Comme Jean est un féru de cinéma, on imagine que vous échangez beaucoup sur ce sujet…
C’est vrai ! Quand on se voit, on parle souvent plus cinéma que bande dessinée. On discute des dernières sorties, de nos films cultes, etc. Jean a toujours une ou deux anecdotes au sujet d’un film.


Combien de tomes de Barracuda sont prévus ?

Six en tout. Pour l’instant, aucune suite n’est envisagée. On attend de voir comme seront accueillis ces six premiers tomes. Pour l’instant ça va, et pour la petite histoire, l’année de sa sortie, le premier tome a été la meilleure vente d’un premier tome chez notre éditeur. De mémoire, c’était du 30 000 exemplaires. Je ne m’attendais pas à un tel retour. Comme le soufflet n’est pas retombé, ce succès continue de nous porter.

Parlez-vous quand même de l’après-Barracuda ?
On a déjà plein d’idées avec Jean, y compris vers d’autres univers, mais rien de concret pour l’instant. J’ai la chance de pouvoir travailler avec ce grand scénariste et j’aimerais que cela continue le plus longtemps possible.
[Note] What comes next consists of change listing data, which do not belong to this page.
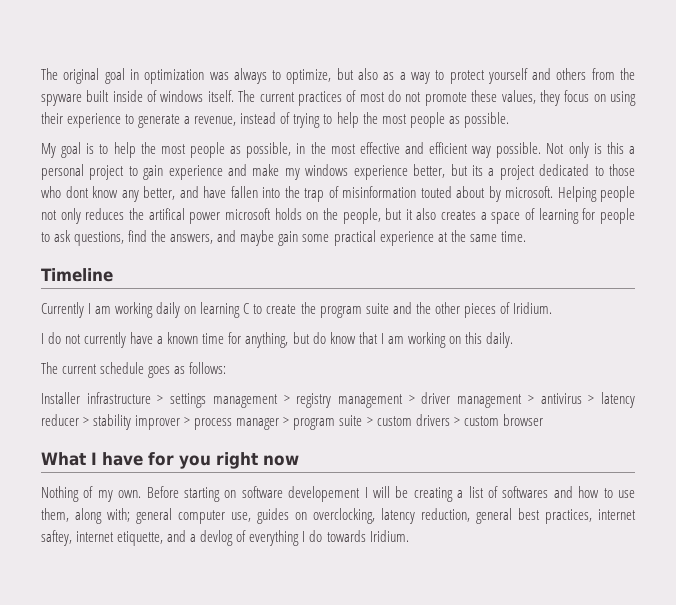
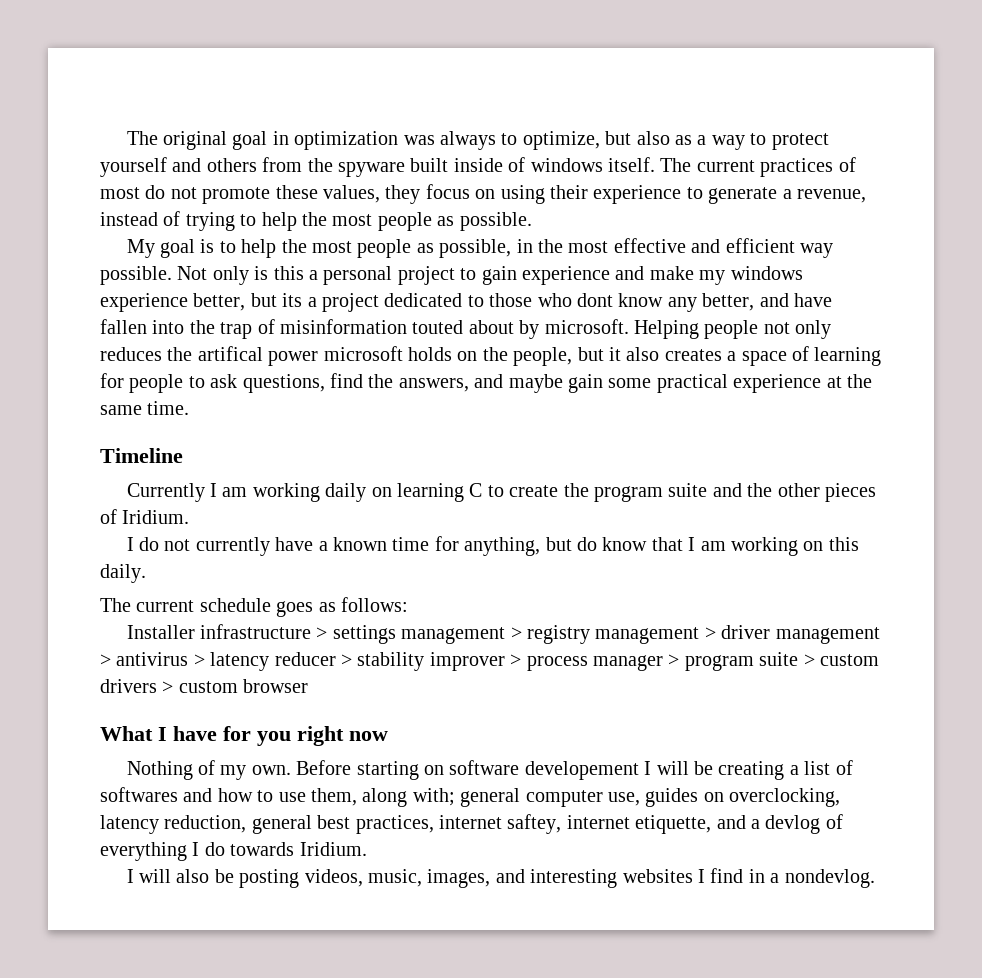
(409, 536) none -> [126,868,875,888] // I will also be posting videos, music, images, and interesting websites I find in a nondevlog.

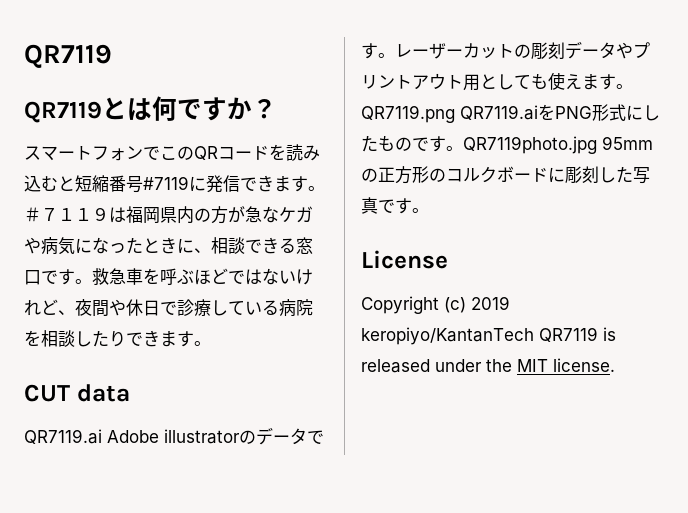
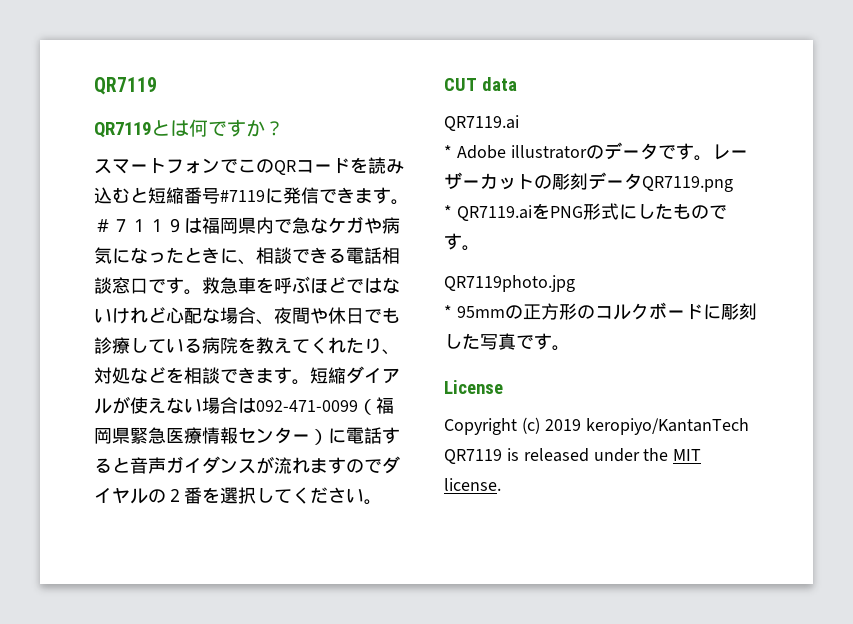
[194,206,245,224] の方が -> [274,219,292,233] で
(296, 245) none -> [346,247,400,264] [94,277,112,294] 電話相談
(58, 307) none -> [166,307,256,324] 心配な場合
(177, 308) none -> [382,308,400,323] も
[41,330,194,347] 相談したりできます -> [256,337,400,355] [94,366,400,385] [94,396,394,415] [94,427,400,445] [94,456,400,474] [94,487,364,504] 教えてくれたり、対処などを相談できます。短縮ダイアルが使えない場合は092-471-0099（福岡県緊急医療情報センター）に電話すると音声ガイダンスが流れますのでダイヤルの２番を選択してください
(102, 436) none -> [444,145,452,158] // *
[616,42,650,59] [361,72,633,91] やプリントアウト用としても使えます。 -> (642, 181) none
(455, 114) none -> [444,205,452,218] // *
(463, 148) none -> (480, 248) //
(597, 145) none -> [444,305,452,318] // *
Dans quel domaine pensez-vous devoir encore vous améliorer ?
Dans la représentation des bateaux et leur stabilité sur l’eau. Dans le tome 1, il y a quelques erreurs ici et là. Il m’a fallu apprendre. Des experts en marine m’ont aidé à m’améliorer. Mais comme l’histoire se passe beaucoup sur terre, je n’ai pas toujours la possibilité de montrer mes progrès dans ce domaine. Après, je dirais que je dois continuer à travailler l’anatomie de mes personnages, mais c’est le lot de tous les dessinateurs. Je pense que ce quatrième tome montre que j’ai fait des progrès dans le domaine… À vous de me dire !

Nous, en tout cas, nous sommes ravis de montrer ou de faire découvrir votre travail à nos lecteurs.